UN Sanctions Devastate Iraq's Isolated Economy
Hunger is increasing, but Baghdad regime is buffered by hidden assets, for the moment
BAGHDAD, IRAQ
ALMOST three years after the international community imposed trade sanctions against Iraq in punishment for its invasion of Kuwait, there are signs that the government is coming to share its citizens' desperation to see the ban lifted.
Government officials say confidently that Iraq's economy can withstand indefinitely the ban on all Iraqi exports and all imports except food and medicine.
But Iraq's agreement July 19 to allow long-term UN monitoring of its weapons program suggests a deeply felt desire to find a way out of its economic stranglehold.
With the true size of Iraq's hidden foreign reserves known only to President Saddam Hussein and a handful of his most trusted advisers, no one can tell how long those undiscovered, unfrozen assets can keep the Iraqi economy afloat and the people alive.
"We will survive," declares Trade Minister Muhammad Mahdi Saleh, who points to such grand projects as the construction of a new twin-level bridge over the Tigris River in Baghdad as "a sign to tell the West that we are a country that will never die."
After several standoffs, Baghdad has agreed to the installation of cameras at two missile-testing sites. That opens the door to negotiations on issues such as a limited resumption of oil exports.
Baghdad's move to cooperate with the United Nations comes at a time when the vast majority of Iraq's 19 million people are at the end of their tether. Wages may have doubled over the past three years, but the increase is meaningless when the price of wheat flour, for example, the most important staple of the Iraqi diet, has risen 355-fold and cooking oil has gone up 106-fold.
Begging boys, previously unheard of in this oil-rich state, are a common sight. Government employees drive taxis or hawk anything they can sell, and women flood jewelry shops to sell their traditional gold bracelets.
Most people spend every dinar they make just to eat. "I buy nothing but food, and it is still not enough," says Hamed, a middle-aged man standing disconsolately in front of a vegetable stall at the Doura market in Baghdad. "I make do with the clothes I have always had, and I still can't afford to buy a fish for my children."
Government rations, costing just 1 percent of their market values, provide each family with the bare necessities of rice, flour, sugar, tea, and vegetable oil.
Those rations "are all that stand between the Iraqi people and catastrophe," says Rudy Joseph, who last month led a UN Food and Agriculture Organization (FAO) mission to estimate Iraq's food needs. The rations offer only 50 percent of a person's nutritional needs, and Iraqis are enduring "persistent deprivation, chronic hunger, endemic undernutrition ... and widespread human suffering," the FAO said.
The mystery over the size of Iraq's real assets, besides the $4 billion frozen by the sanctions, means nobody knows how long the government will be able to subsidize the rations at a cost of about $1.2 billion a year. Nor is it clear how much income Iraq earns from illegal exports of oil, cement, and fertilizer that reportedly cross into Iran and Turkey.
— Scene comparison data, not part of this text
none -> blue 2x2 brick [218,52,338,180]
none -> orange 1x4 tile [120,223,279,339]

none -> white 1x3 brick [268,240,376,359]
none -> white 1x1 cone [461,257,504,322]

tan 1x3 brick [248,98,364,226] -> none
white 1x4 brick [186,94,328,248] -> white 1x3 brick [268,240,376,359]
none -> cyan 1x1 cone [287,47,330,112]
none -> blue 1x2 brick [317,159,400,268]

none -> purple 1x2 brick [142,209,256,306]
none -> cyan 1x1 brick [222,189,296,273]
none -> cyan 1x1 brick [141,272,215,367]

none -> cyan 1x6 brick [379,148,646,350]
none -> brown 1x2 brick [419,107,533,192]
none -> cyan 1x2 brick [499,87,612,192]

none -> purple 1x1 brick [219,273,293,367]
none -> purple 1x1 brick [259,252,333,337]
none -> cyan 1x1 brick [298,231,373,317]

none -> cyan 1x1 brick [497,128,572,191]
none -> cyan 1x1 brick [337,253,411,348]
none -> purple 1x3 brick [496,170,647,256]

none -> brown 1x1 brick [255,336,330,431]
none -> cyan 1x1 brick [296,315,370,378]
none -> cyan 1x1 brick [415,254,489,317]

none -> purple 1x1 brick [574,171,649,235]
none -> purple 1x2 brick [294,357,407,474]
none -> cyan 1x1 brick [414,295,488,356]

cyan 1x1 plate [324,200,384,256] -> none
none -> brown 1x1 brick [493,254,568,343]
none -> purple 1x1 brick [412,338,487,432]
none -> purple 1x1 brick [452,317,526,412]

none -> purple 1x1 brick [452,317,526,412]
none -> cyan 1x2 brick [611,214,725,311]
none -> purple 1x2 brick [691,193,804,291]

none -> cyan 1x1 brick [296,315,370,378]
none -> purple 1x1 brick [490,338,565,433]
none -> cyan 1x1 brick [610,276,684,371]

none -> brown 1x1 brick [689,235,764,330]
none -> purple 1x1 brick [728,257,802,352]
But so long as he has been able to ward off starvation, Saddam has preferred to invest Iraq's resources on projects to rebuild the country's industry after the war, and to boost agriculture.
In a country that once bought everything, including foreign know-how, with its oil income, there is a new sense of self-sufficiency. The new Saddam bridge in Baghdad is only one emblem: The government also has nearly completed the Saddam River, a massive irrigation project between the Euphrates and Tigris Rivers; mostly rebuilt its oil industry and electricity grid; and restored the port of Mina al-Bakr.
"One thing is sure," says a diplomat here, "they've gotten a lot of self-confidence during the sanctions. They know how much they can do and how much it costs. There will be no more favorable contracts on such favorable terms to Western companies in the future."
Despite such confidence, the negative political aspects of the sanctions are also visible. With inflation out of control, thievery and official corruption are on the rise. "People try to cater to their individual needs, rather than those of the nation or the regime," one diplomat says. "There is lack of enthusiasm in the security and police forces, the bureaucracy is getting lax, and this could lead in the end to a slow negation of the regime and the state."
Not that anybody in Baghdad, Iraqi or foreign, sees any immediate likelihood of a revolt. The regime's key supporters are well protected against economic hardship, the security forces still keep an iron grip on society, and nobody can point to a plausible alternative to Baath Party rule.
But if sanctions were to be lifted, and a semblance of normalcy were to return, reformist pressures would be unleashed. The government, mortgaged to the hilt by war reparations and $70 billion in prewar debts, probably would not be able to offer the benefits and services it once did.
"They are going to have to deliver other things, in the political field, if they are going to get the people to cooperate and work hard," the diplomat says. "And the people are going to ask for more say in decisionmaking."
For the time being, though, such demands are muzzled, as Iraqis just try to stay alive.
"We Arabs have a proverb," a merchant in Baghdad's Shorjah Bazaar says sardonically. "A hungry dog follows its master."